Forexpros – Copper futures were lower during European morning trade on Monday, giving back some of Friday’s sharp gains as optimism over fresh measures to ease the debt crisis in the euro zone waned.
Concerns over a deeper-than-expected slowdown in Chinese economic activity and some profit taking further weighed.
On the Comex division of the New York Mercantile Exchange, copper futures for September delivery traded at USD3.472 a pound during European morning trade, shedding 0.7%.
It earlier fell by as much as 1.2% to trade at a daily low of USD3.453 a pound. Prices hit USD3.514 a pound on Friday, the highest since May 22.
Copper futures surged 4.5% on Friday, the largest one-day gain since November after European leaders unexpectedly reached an agreement on measures to help resolve the ongoing debt crisis in the euro zone.
After a two-day summit in Brussels, European Union leaders agreed to use the euro zone’s bailout funds to support struggling banks directly, without adding to national debt and also agreed to set up a joint banking supervisory body for the euro area.
In addition to the direct recapitalization of Spain’s banks, euro zone bailout funds will be able to purchase government debt in order to keep down borrowing costs.

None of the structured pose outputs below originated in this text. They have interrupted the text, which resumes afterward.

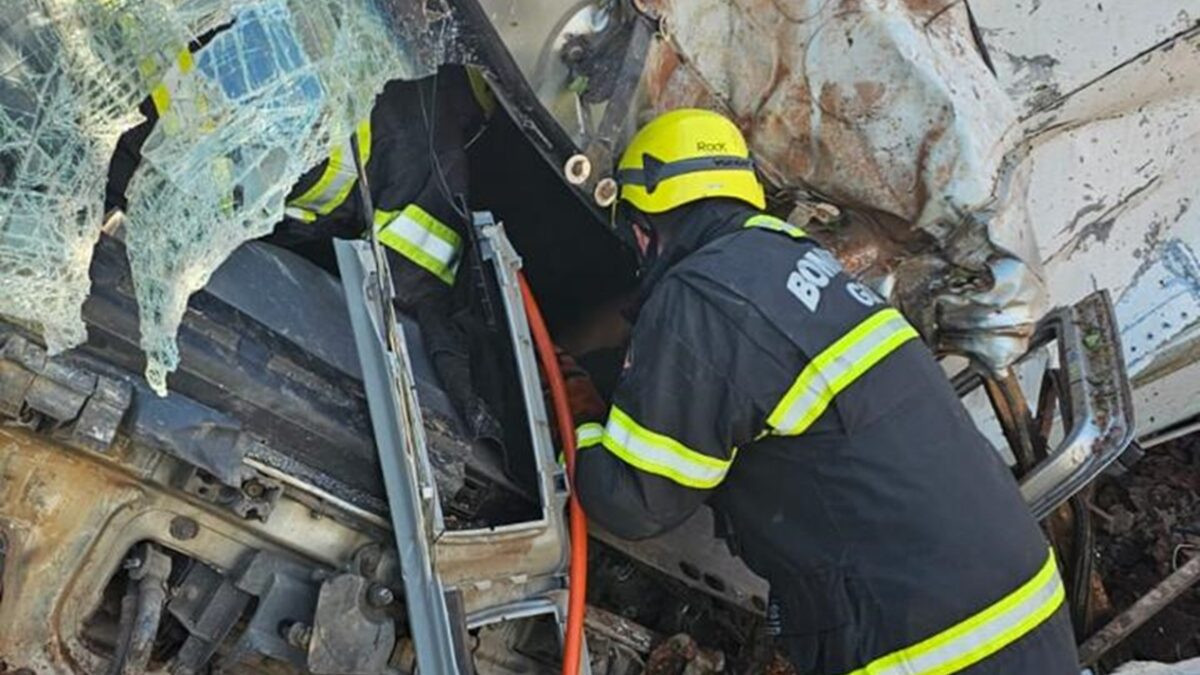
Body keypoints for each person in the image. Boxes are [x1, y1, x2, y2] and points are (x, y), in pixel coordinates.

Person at [564, 109, 1080, 673]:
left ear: (643, 229)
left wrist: (580, 410)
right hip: (1028, 607)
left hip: (928, 646)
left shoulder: (701, 298)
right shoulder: (794, 261)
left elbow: (634, 503)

EU leaders also agreed to devote EUR120 billion in stimulus to encourage growth and create jobs.
But market sentiment cooled on Monday, as details about how and when European leaders can put the newly agreed measures into practice still remained uncertain.
Market analysts also warned that questions remain over the long-term effectiveness of the measures, while emphasizing that they do little to address the root causes of the euro zone’s debt crisis.

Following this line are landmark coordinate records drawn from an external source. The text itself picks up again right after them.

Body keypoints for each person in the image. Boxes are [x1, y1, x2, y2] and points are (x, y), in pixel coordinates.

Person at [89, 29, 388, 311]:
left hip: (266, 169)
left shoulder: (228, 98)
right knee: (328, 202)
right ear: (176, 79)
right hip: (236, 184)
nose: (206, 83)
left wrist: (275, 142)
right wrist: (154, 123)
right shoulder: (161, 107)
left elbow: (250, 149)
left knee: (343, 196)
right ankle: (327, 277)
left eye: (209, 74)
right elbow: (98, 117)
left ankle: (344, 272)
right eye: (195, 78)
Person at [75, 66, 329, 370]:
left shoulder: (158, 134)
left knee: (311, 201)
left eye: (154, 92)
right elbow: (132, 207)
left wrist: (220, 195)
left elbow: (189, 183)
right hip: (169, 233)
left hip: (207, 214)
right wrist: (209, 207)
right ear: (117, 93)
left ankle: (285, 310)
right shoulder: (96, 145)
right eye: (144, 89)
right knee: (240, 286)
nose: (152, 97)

Market players will be closely watching as EU finance ministers hash out the details of these plans over the next two weeks.

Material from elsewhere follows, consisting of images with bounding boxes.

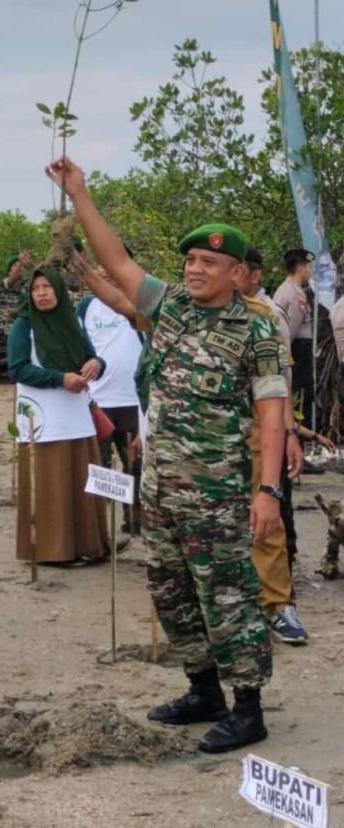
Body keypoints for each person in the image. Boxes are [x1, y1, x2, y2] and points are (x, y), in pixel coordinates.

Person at [51, 156, 287, 754]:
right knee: (172, 590)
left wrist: (268, 492)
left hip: (218, 493)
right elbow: (118, 263)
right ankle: (203, 690)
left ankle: (248, 707)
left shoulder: (257, 329)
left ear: (238, 272)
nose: (195, 268)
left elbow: (273, 415)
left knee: (226, 595)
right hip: (160, 487)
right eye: (190, 260)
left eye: (209, 261)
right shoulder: (172, 307)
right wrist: (80, 192)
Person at [8, 266, 109, 565]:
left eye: (47, 287)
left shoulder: (72, 321)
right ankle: (53, 551)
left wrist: (96, 363)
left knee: (81, 480)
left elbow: (93, 354)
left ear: (58, 291)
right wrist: (60, 378)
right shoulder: (23, 325)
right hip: (44, 418)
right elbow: (18, 368)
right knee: (52, 484)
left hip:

Meanwhile, concerns over a deeper-than-expected slowdown in Chinese economic growth lingered after official data showed that manufacturing in June grew at its slowest pace in seven months, as new export orders tumbled to lows hit in March 2009.
The rival HSBC PMI, which focuses more on small and medium-sized companies, inched up to 48.2 in June from 48.1 in May, indicating contraction for the eighth consecutive month.
China is the world’s largest copper consumer, accounting for almost 40% of world consumption last year.
A deeper slowdown in China, the world’s second-biggest economy, would impair a global expansion that is already faltering because of the euro zone’s debt crisis.
Copper gained 3.8% in June. In the March-June period, however, the red metal declined 8.7%, its worst quarter since the third quarter of 2011, as an escalating debt crisis in the euro zone and worries over a “hard landing” in China dragged prices lower.
Elsewhere on the Comex, gold for August delivery shed 0.45% to trade at USD1,596.65 a troy ounce, while silver for September delivery declined 0.55% to trade at USD27.46 a troy ounce.